> [WORK REQUIRED] Copy the data below word for word, from the first line through the line containing "genus: Aratinga", both ends included.

> [DATA SUPPLIED]
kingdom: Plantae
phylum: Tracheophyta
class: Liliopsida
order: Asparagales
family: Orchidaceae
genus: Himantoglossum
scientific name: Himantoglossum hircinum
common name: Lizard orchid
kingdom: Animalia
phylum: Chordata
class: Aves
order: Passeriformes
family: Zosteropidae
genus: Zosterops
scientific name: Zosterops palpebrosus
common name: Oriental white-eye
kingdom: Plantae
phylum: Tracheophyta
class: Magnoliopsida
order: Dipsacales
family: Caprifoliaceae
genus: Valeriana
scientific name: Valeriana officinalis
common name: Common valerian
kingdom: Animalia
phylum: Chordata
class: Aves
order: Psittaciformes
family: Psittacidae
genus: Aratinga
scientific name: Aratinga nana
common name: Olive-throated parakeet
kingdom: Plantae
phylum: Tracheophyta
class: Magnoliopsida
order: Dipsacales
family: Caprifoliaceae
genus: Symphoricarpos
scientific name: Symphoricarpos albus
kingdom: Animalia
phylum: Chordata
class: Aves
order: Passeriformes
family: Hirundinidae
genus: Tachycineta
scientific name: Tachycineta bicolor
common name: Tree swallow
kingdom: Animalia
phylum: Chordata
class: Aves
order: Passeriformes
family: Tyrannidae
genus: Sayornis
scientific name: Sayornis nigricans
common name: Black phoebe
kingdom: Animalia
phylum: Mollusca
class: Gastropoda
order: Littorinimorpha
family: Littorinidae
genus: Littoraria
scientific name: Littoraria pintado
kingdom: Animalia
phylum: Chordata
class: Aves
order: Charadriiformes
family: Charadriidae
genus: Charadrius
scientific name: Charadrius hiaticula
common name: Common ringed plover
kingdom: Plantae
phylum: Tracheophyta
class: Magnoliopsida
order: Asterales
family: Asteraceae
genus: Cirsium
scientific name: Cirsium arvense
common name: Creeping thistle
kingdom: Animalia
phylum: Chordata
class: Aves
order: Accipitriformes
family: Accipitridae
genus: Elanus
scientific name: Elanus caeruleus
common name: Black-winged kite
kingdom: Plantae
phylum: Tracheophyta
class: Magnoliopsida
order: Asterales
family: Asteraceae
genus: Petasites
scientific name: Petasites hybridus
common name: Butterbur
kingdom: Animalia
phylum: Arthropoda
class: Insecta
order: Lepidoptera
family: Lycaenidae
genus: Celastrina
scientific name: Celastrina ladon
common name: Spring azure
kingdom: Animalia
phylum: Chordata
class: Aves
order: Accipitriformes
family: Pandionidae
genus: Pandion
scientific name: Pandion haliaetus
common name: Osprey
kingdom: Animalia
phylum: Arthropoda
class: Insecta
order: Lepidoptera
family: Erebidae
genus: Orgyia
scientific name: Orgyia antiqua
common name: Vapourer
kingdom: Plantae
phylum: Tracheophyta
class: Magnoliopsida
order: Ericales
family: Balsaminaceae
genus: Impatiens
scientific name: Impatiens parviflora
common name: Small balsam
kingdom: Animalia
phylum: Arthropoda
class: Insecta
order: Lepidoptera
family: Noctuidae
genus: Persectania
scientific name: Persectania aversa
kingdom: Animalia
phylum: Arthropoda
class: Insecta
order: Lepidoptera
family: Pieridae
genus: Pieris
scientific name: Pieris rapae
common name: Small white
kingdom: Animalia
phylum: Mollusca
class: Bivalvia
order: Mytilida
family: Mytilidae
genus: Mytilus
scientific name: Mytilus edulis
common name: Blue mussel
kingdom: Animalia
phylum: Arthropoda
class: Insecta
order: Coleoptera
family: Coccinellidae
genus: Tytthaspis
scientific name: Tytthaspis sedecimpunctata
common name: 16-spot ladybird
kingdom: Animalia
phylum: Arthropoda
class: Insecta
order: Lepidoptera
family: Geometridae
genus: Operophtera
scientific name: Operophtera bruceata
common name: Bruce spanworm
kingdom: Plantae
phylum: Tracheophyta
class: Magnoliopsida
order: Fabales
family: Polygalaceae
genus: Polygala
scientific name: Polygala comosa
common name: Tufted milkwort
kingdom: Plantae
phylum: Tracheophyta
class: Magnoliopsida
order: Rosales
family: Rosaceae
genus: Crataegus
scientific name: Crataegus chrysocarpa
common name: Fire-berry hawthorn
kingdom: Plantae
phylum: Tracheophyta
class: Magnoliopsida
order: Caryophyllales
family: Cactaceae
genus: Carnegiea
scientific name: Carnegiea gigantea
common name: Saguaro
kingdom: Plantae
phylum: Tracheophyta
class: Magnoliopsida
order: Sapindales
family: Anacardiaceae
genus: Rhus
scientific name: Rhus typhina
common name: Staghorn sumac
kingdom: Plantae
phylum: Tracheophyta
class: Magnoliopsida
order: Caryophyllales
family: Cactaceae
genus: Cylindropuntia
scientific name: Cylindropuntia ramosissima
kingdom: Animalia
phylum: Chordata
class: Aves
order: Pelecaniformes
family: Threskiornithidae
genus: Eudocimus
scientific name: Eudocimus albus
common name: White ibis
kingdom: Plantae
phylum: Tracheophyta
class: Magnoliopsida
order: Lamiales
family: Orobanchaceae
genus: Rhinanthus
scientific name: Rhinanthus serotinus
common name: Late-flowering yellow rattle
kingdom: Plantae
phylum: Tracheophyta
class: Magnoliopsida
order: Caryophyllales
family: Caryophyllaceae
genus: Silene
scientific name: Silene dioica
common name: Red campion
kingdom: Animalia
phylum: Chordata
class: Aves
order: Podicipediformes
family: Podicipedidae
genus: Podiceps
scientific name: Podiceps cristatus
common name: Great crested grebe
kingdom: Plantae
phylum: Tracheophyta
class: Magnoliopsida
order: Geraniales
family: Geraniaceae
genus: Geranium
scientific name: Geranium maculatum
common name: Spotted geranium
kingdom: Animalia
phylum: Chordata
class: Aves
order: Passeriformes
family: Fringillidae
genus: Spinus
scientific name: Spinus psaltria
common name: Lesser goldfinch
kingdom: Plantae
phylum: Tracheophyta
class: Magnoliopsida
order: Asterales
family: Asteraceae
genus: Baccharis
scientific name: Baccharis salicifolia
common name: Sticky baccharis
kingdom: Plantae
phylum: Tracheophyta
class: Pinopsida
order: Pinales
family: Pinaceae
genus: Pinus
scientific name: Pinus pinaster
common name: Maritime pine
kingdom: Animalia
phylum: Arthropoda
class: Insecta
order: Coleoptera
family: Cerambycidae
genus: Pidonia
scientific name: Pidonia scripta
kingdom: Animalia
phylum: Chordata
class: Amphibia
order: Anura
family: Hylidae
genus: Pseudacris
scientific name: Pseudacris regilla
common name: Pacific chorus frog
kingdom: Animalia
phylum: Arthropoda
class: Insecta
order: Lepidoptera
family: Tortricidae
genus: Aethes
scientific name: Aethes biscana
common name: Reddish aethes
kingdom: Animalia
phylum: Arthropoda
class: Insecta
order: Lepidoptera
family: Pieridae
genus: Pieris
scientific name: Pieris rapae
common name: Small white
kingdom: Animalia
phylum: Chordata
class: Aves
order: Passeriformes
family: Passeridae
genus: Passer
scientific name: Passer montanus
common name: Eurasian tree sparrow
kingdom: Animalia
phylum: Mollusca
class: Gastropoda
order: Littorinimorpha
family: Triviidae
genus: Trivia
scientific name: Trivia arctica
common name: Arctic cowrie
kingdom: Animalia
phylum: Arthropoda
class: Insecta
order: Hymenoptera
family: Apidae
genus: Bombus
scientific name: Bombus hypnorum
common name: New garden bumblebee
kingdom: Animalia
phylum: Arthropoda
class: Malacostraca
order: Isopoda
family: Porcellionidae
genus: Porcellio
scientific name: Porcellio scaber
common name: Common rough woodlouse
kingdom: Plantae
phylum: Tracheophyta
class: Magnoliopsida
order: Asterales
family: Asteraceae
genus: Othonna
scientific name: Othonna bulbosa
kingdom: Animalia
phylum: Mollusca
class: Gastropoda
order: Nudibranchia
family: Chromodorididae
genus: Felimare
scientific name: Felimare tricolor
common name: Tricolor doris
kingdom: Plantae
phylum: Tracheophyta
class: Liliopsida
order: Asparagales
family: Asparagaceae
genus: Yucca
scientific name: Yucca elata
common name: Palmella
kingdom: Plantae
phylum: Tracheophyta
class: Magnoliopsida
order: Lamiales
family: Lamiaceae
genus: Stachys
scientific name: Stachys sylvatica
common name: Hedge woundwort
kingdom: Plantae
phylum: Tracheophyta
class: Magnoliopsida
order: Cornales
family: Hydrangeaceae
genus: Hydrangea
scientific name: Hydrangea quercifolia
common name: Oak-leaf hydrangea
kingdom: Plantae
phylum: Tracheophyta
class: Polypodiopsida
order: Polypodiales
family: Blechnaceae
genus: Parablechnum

> [RESULT BELOW]
kingdom: Plantae
phylum: Tracheophyta
class: Liliopsida
order: Asparagales
family: Orchidaceae
genus: Himantoglossum
scientific name: Himantoglossum hircinum
common name: Lizard orchid
kingdom: Animalia
phylum: Chordata
class: Aves
order: Passeriformes
family: Zosteropidae
genus: Zosterops
scientific name: Zosterops palpebrosus
common name: Oriental white-eye
kingdom: Plantae
phylum: Tracheophyta
class: Magnoliopsida
order: Dipsacales
family: Caprifoliaceae
genus: Valeriana
scientific name: Valeriana officinalis
common name: Common valerian
kingdom: Animalia
phylum: Chordata
class: Aves
order: Psittaciformes
family: Psittacidae
genus: Aratinga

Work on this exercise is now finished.